Faire des affaires en Chine : guide réaliste pour les entreprises européennes
Londres et Pékin renouent avec un dialogue plus visible. Dans le même temps, la relation États-Unis–Europe se rééquilibre, avec de nouvelles priorités et de nouvelles lignes rouges. Dans ce contexte, une question revient vite dans les conseils d’administration et les comités de direction : est-ce que “la Chine” redevient un levier évident pour le commerce européen ?
Ma réponse est prudente. S’il existe des ouvertures, elles seront rarement “générales”. Elles seront sectorielles, irrégulières et accompagnées d’un ensemble de contraintes plus dense que ce que suggèrent les gros titres. La question utile, au niveau opérationnel, n’est pas “la Chine est-elle une solution miracle ?”, mais plutôt : comment décider et négocier sans céder ni à la panique, ni à l’illusion ?
Ce billet reprend, en français et de manière développée, les idées principales d’un article que j’ai écrit en allemand pour Markus et l’équipe de memocine.
1) La Chine n’est pas un tableur de 1,4 milliard de consommateurs
Beaucoup de stratégies commencent encore par une tentation classique : l’argument du volume, que j’appelle volontiers la “théorie Coca-Cola” : si chaque Chinois achetait un X par jour, alors… L’arithmétique est séduisante, mais elle produit souvent une fausse certitude.
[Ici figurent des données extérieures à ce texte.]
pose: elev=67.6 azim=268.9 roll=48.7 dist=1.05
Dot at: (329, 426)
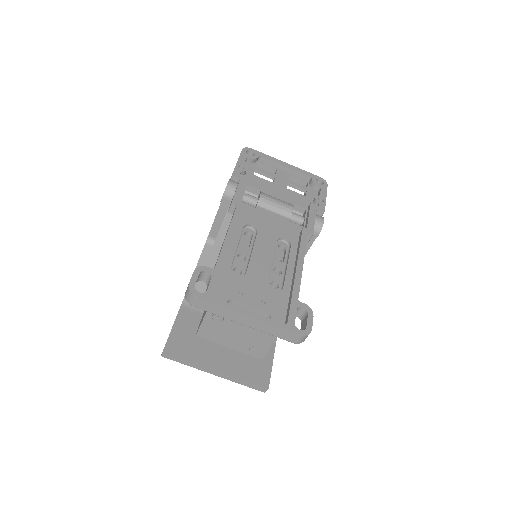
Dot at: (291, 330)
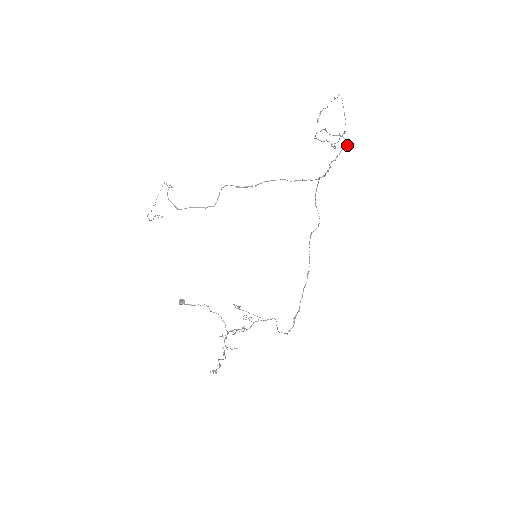
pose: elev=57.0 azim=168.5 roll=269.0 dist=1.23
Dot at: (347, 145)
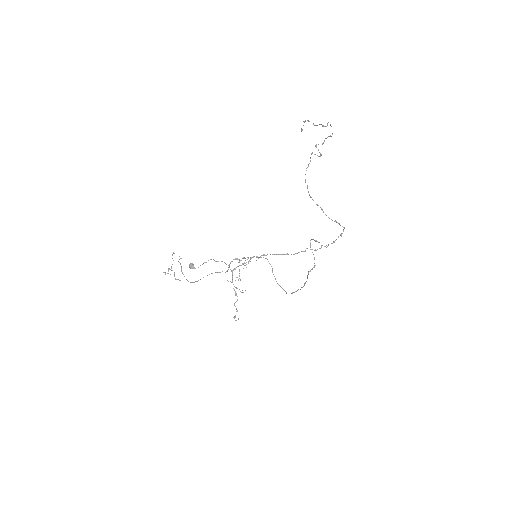
Dot at: (343, 230)
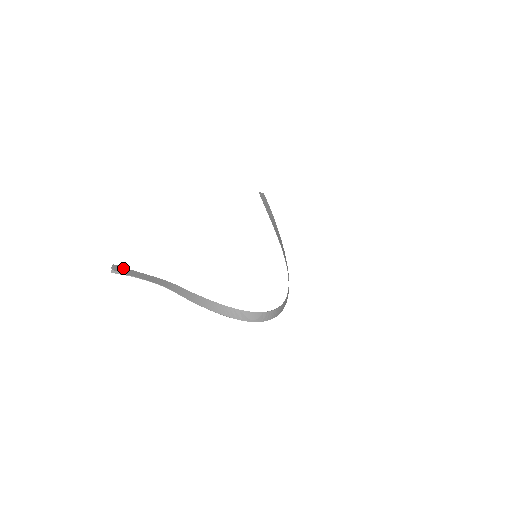
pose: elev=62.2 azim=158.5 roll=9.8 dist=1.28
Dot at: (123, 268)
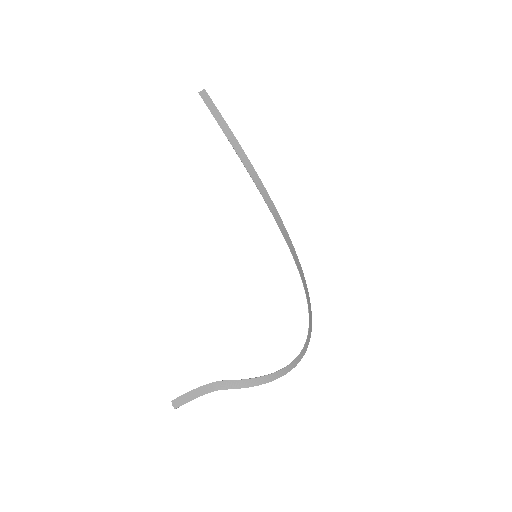
Dot at: (179, 399)
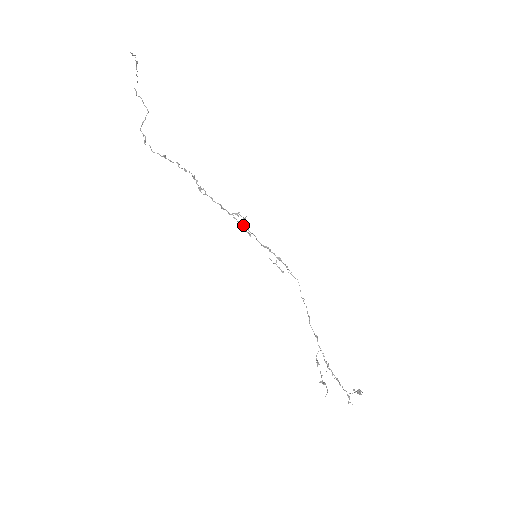
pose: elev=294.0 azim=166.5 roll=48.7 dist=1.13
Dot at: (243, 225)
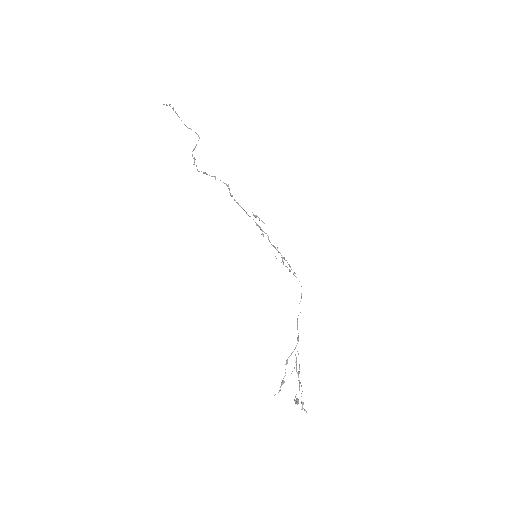
Dot at: (259, 226)
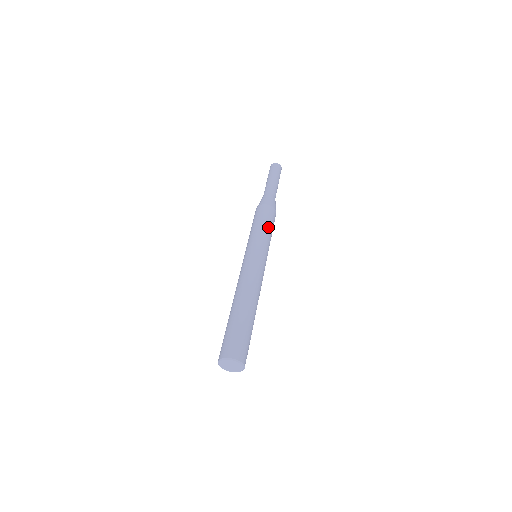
La Chine est bien un marché majeur, dynamique et sophistiqué. Mais c’est aussi un environnement hétérogène, où les écarts entre provinces, secteurs, chaînes de valeur, et formes de propriété sont déterminants. La réglementation, les incitations locales, la concurrence domestique, et les cycles politiques ou administratifs peuvent transformer un “grand marché” en une mosaïque de marchés très différents.
Conclusion : la taille du marché n’est pas une stratégie. C’est au mieux une donnée de départ.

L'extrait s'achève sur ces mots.